Single by Heidi Newfield

from the album What Am I Waiting For
- Released: March 31, 2008
- Genre: Country rock, country pop
- Length: 3:38
- Label: Curb
- Songwriters: Heidi Newfield Deanna Bryant Stephony Smith
- Producer: Tony Brown

Heidi Newfield singles chronology
|  | "Johnny & June" (2008) | "Cry Cry ('Til the Sun Shines)" (2008) |

= Johnny & June (song) =

"Johnny & June" is the solo debut song co-written and recorded by American country music singer Heidi Newfield, the former lead singer of the group Trick Pony. It was released in March 2008 as the first single from her debut album What Am I Waiting For, which was released in August 2008 on Curb Records. The song reached a peak of #11 on the Hot Country Songs charts in late September 2008, becoming Newfield's only solo Top 20 Country hit to date.

==Content==
"Johnny & June" is a ballad that was written by Heidi Newfield alongside Deanna Bryant and Stephony Smith. The song features a female narrator who describes the kind of relationship that she wishes to have with her lover — specifically, one comparable to the relationship between singer Johnny Cash and his wife, June Carter Cash.

==Critical reception==
In his review of the album, Matt C. of Engine 145, noted that the song "sounds good against the rest of the album" but also said that it "is diminished by its association with the recent explosion of lesser name-checking songs."

==Music video==
A music video, directed by Eric Welch, was released in August 2008. The video begins with Newfield wearing a white dress, as she performs on stage inside an empty auditorium. She is then shown sitting on the hood of a black Cadillac. During the chorus, she is surrounded by flames while dressed in black, a reference to Cash's "Ring of Fire".

==Personnel==
The following musicians perform on this track.
- Dan Dugmore – steel guitar
- Kenny Greenberg – electric guitar
- Wes Hightower – background vocals
- Greg Morrow – drums
- Steve Nathan – piano
- Stephony Smith – background vocals
- Ilya Toshinsky – acoustic guitar
- Glenn Worf – bass guitar
- Reese Wynans – Hammond B-3 organ
- Jonathan Yudkin – cello

==Chart performance==
"Johnny & June" debuted at number 46 on the Billboard Hot Country Songs chart for the chart week of April 19, 2008. The song spent 27 weeks on the country charts, eventually peaking at number 11 on September 27, 2008. The song also crossed over to pop charts, peaking at number 58 on the Hot 100 chart. The song has sold 862,000 copies in the US as of May 2016.

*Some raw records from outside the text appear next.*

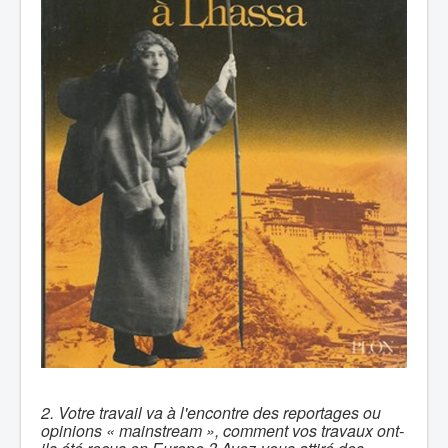
2. Votre travail va à l'encontre des reportages ou
opinions « mainstream », comment vos travaux ont-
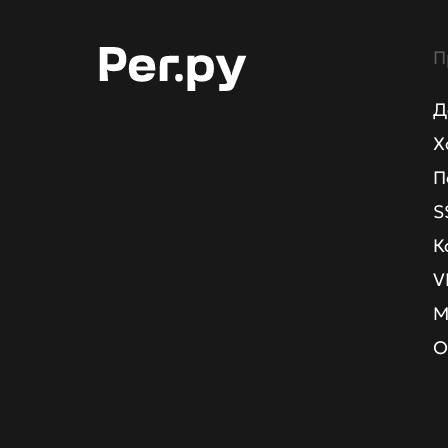
П
Д
Х
П
S
К
V
М
О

| Chart (2008) | Peak position |
|---|---|
| US Hot Country Songs (Billboard) | 11 |
| US Billboard Hot 100 | 58 |

===Year-end charts===

| Chart (2008) | Position |
|---|---|
| US Country Songs (Billboard) | 54 |

== Certifications ==

| Region | Certification | Certified units/sales |
| United States (RIAA) | Platinum | 1,000,000^{‡} |
^{‡} Sales+streaming figures based on certification alone.